→ **Exercise prompt**
Without changing a single character, copy every record below.

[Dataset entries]

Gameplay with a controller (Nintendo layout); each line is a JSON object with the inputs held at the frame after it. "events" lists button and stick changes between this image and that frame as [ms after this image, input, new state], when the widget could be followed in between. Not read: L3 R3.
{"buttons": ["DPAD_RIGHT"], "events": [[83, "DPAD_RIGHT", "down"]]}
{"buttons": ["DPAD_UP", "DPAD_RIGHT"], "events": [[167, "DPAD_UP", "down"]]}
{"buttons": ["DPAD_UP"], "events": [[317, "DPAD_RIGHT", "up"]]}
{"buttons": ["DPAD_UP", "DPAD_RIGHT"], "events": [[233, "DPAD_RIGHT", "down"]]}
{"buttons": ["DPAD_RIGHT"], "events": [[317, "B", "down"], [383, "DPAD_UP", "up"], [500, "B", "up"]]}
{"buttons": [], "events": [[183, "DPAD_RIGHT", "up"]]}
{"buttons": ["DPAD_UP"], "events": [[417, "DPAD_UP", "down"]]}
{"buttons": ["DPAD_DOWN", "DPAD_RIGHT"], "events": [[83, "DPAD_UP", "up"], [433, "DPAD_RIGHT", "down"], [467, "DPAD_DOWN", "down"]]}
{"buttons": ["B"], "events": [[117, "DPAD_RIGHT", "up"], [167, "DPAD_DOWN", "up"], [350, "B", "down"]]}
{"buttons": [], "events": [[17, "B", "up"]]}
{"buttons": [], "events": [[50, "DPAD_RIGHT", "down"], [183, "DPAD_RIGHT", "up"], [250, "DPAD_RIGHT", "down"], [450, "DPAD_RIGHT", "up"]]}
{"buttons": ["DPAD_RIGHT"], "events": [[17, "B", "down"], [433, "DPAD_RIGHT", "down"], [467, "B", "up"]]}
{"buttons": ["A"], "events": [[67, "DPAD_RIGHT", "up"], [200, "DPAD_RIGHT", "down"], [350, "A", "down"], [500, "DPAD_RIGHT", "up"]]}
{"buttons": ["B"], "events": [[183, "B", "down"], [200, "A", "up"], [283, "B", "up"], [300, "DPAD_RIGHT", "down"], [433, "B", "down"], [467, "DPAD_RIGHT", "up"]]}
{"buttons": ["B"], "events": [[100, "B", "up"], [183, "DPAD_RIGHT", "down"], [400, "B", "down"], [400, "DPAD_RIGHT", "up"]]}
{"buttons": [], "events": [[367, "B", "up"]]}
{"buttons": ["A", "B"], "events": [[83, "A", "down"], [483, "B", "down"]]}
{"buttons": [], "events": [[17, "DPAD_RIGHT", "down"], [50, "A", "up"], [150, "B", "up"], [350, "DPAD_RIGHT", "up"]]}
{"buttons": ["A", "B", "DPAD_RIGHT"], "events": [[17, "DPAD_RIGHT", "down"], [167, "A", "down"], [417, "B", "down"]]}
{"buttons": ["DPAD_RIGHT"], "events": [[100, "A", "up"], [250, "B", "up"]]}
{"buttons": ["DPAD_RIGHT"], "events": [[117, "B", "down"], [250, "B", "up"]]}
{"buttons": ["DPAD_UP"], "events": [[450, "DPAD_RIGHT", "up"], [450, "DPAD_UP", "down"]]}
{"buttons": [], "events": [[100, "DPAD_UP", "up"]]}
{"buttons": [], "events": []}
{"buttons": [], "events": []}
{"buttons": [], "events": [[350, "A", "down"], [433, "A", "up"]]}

→ **Answer box**
Gameplay with a controller (Nintendo layout); each line is a JSON object with the inputs held at the frame after it. "events" lists button and stick changes between this image and that frame as [ms after this image, input, new state], when the widget could be followed in between. Not read: L3 R3.
{"buttons": ["DPAD_RIGHT"], "events": [[83, "DPAD_RIGHT", "down"]]}
{"buttons": ["DPAD_UP", "DPAD_RIGHT"], "events": [[167, "DPAD_UP", "down"]]}
{"buttons": ["DPAD_UP"], "events": [[317, "DPAD_RIGHT", "up"]]}
{"buttons": ["DPAD_UP", "DPAD_RIGHT"], "events": [[233, "DPAD_RIGHT", "down"]]}
{"buttons": ["DPAD_RIGHT"], "events": [[317, "B", "down"], [383, "DPAD_UP", "up"], [500, "B", "up"]]}
{"buttons": [], "events": [[183, "DPAD_RIGHT", "up"]]}
{"buttons": ["DPAD_UP"], "events": [[417, "DPAD_UP", "down"]]}
{"buttons": ["DPAD_DOWN", "DPAD_RIGHT"], "events": [[83, "DPAD_UP", "up"], [433, "DPAD_RIGHT", "down"], [467, "DPAD_DOWN", "down"]]}
{"buttons": ["B"], "events": [[117, "DPAD_RIGHT", "up"], [167, "DPAD_DOWN", "up"], [350, "B", "down"]]}
{"buttons": [], "events": [[17, "B", "up"]]}
{"buttons": [], "events": [[50, "DPAD_RIGHT", "down"], [183, "DPAD_RIGHT", "up"], [250, "DPAD_RIGHT", "down"], [450, "DPAD_RIGHT", "up"]]}
{"buttons": ["DPAD_RIGHT"], "events": [[17, "B", "down"], [433, "DPAD_RIGHT", "down"], [467, "B", "up"]]}
{"buttons": ["A"], "events": [[67, "DPAD_RIGHT", "up"], [200, "DPAD_RIGHT", "down"], [350, "A", "down"], [500, "DPAD_RIGHT", "up"]]}
{"buttons": ["B"], "events": [[183, "B", "down"], [200, "A", "up"], [283, "B", "up"], [300, "DPAD_RIGHT", "down"], [433, "B", "down"], [467, "DPAD_RIGHT", "up"]]}
{"buttons": ["B"], "events": [[100, "B", "up"], [183, "DPAD_RIGHT", "down"], [400, "B", "down"], [400, "DPAD_RIGHT", "up"]]}
{"buttons": [], "events": [[367, "B", "up"]]}
{"buttons": ["A", "B"], "events": [[83, "A", "down"], [483, "B", "down"]]}
{"buttons": [], "events": [[17, "DPAD_RIGHT", "down"], [50, "A", "up"], [150, "B", "up"], [350, "DPAD_RIGHT", "up"]]}
{"buttons": ["A", "B", "DPAD_RIGHT"], "events": [[17, "DPAD_RIGHT", "down"], [167, "A", "down"], [417, "B", "down"]]}
{"buttons": ["DPAD_RIGHT"], "events": [[100, "A", "up"], [250, "B", "up"]]}
{"buttons": ["DPAD_RIGHT"], "events": [[117, "B", "down"], [250, "B", "up"]]}
{"buttons": ["DPAD_UP"], "events": [[450, "DPAD_RIGHT", "up"], [450, "DPAD_UP", "down"]]}
{"buttons": [], "events": [[100, "DPAD_UP", "up"]]}
{"buttons": [], "events": []}
{"buttons": [], "events": []}
{"buttons": [], "events": [[350, "A", "down"], [433, "A", "up"]]}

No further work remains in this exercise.